India’s unending occupation of Kashmir
One winter’s night in the Kashmir Valley, the power went out. A bone-piercing cold swept through my hotel room in Srinagar. The next morning, the radiator, the water heater, and all the light switches were useless things. I knew that I would feel isolated in the Valley, given that India had imposed a communications blockade three months earlier, snapping internet, cellular, and landline connections for seven million people. Nevertheless, I was unprepared for the feeling of total solitude that the absence of connectivity—and now power—provoked in me, mere hours after arriving. I was unmoored, like I belonged to nothing.
I lay in bed, wearing two sweaters, a hat, and gloves. The hotel room was spacious and carpeted, with ornate wooden furniture in the Kashmiri way. I decided to walk over to the window. Perhaps I thought that seeing another person would root me to the place. I was taken aback by the sight that greeted me. Everything was white—the lawn, the garden umbrella, the chairs, the flower beds, the chimney pots of nearby homes. The chinar trees that just yesterday had been aflame with golden leaves were flexing and bending under the weight of the snow that had fallen overnight. I watched a gardener in a thin raincoat tenderly scrape the ice from some roses. Then a waiter knocked on my door to say that the kitchen had canceled breakfast. I was the hotel’s only remaining guest.
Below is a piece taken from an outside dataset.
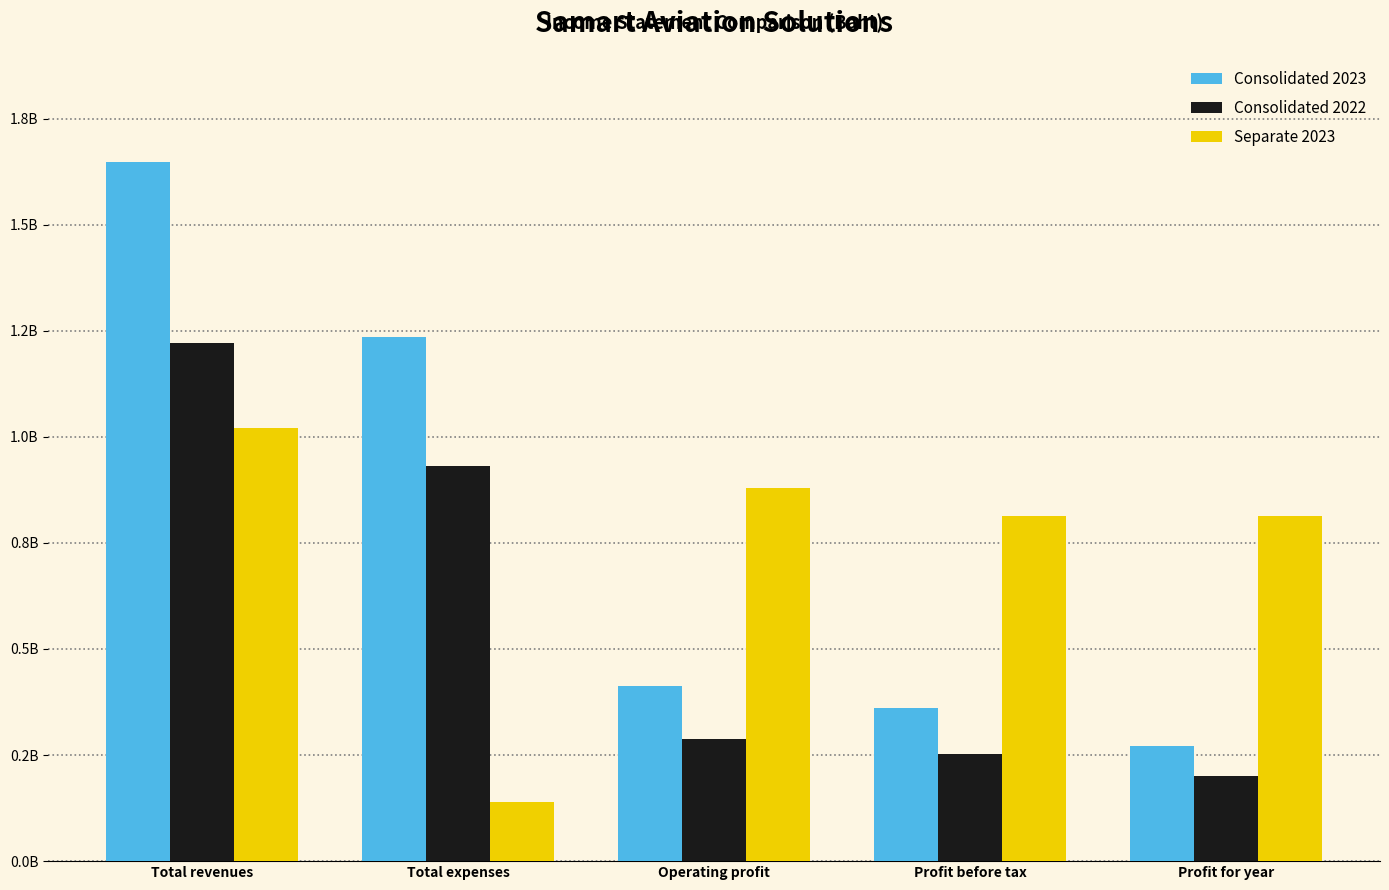

What are all the series names shown in the legend?

Consolidated 2023, Consolidated 2022, Separate 2023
Few people had been able to visit the Valley since the blockade was imposed last August. Foreign journalists were explicitly barred, and national reporters were closely monitored. Even Indian politicians were prevented from coming in to survey the situation. Still, the government kept promising that everything was “normal.” At a summit of business leaders in November, the home minister, Amit Shah, made light of the situation. “Why don’t you go see for yourself?” he said with a smile. “You’ll see peace up and down the Valley.” I decided to take him up on his suggestion. I knew Kashmir wasn’t “normal.” India and Pakistan had fought three wars there over the second half of the twentieth century, and a Pakistan-supported insurgency had been advancing and receding since the Eighties, resulting in the deaths of more than seventy thousand people. Now India had amended its constitution in order to annex the section of Kashmir it controlled, and had imposed a stringent curfew to prevent resistance. Life in the Valley hadn’t been normal for decades. What I wanted to see was exactly how abnormal it had become.
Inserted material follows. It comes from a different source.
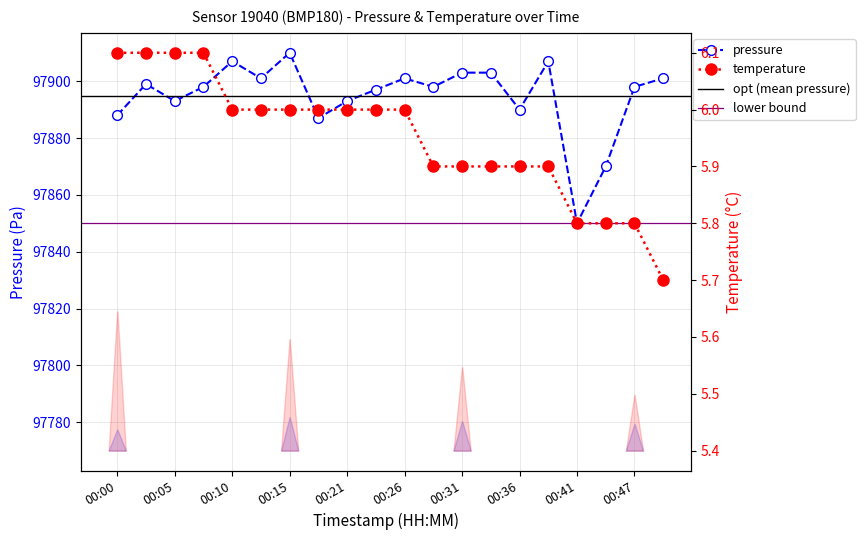

The temperature series shows 2.4 at 00:26. True or false?

False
With no phone service, it was impossible to confirm my interviews for that morning, but I decided I would venture out anyway. I got into the back seat of a hotel car, and we crawled across one of the eight bridges that span the Jhelum River, a tributary of the Indus. Over the next few days, the river would freeze to form a broad sheet of white ice, but for now the green ribbon of water still flowed, gently rocking the houseboats. I was calmed by the sight until I remembered that a seventeen-year-old boy had drowned here in August, becoming the first civilian casualty of the siege. Chased by security forces for violating the curfew, he had leaped into the river, even though he couldn’t swim.
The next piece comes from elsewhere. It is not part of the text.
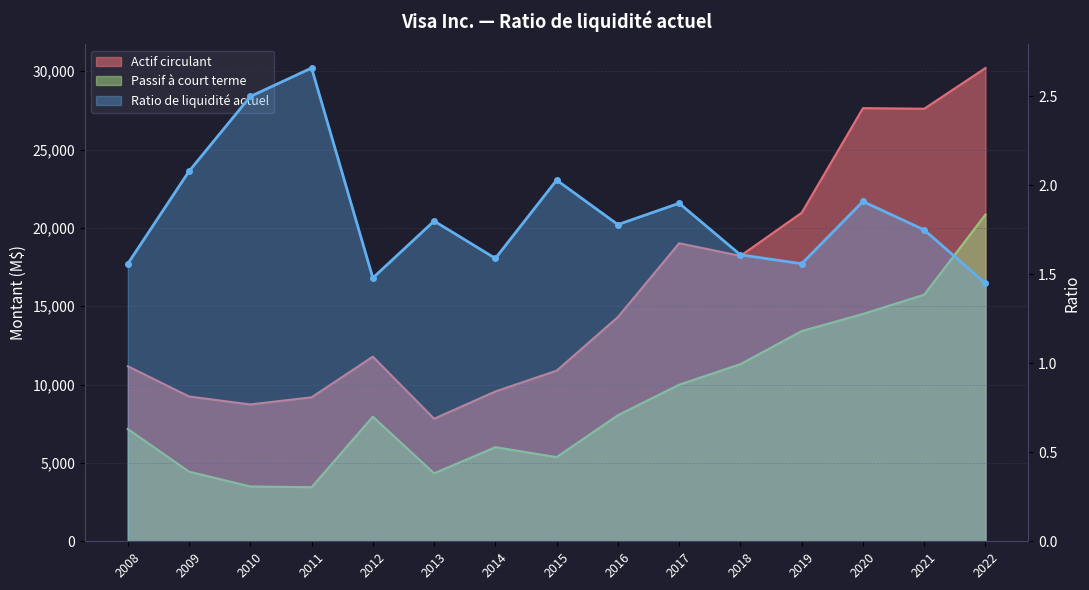

What is the minimum value shown in the chart?

1.4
Above us, dead power lines dangled like loose threads. The snow was falling hard, in what seemed to me to be an outpouring of feeling. The driver was worried we’d skid. We had already seen a man fly over the handlebars of his motorcycle.
At first glance, the weather was just one more burden for the Kashmiris to bear, but it also presented an unexpected gift. The sudden cold drove security forces into their bunkers. Left alone, ordinary Kashmiris nipped out with shovels to clear the tall drifts of snow. Women holding umbrellas hurried in search of milk and bread. Children threw snowballs. Watching all this, in the shadow of the snowcapped mountains that ring the Valley, it was possible to imagine what peace might look like in Kashmir.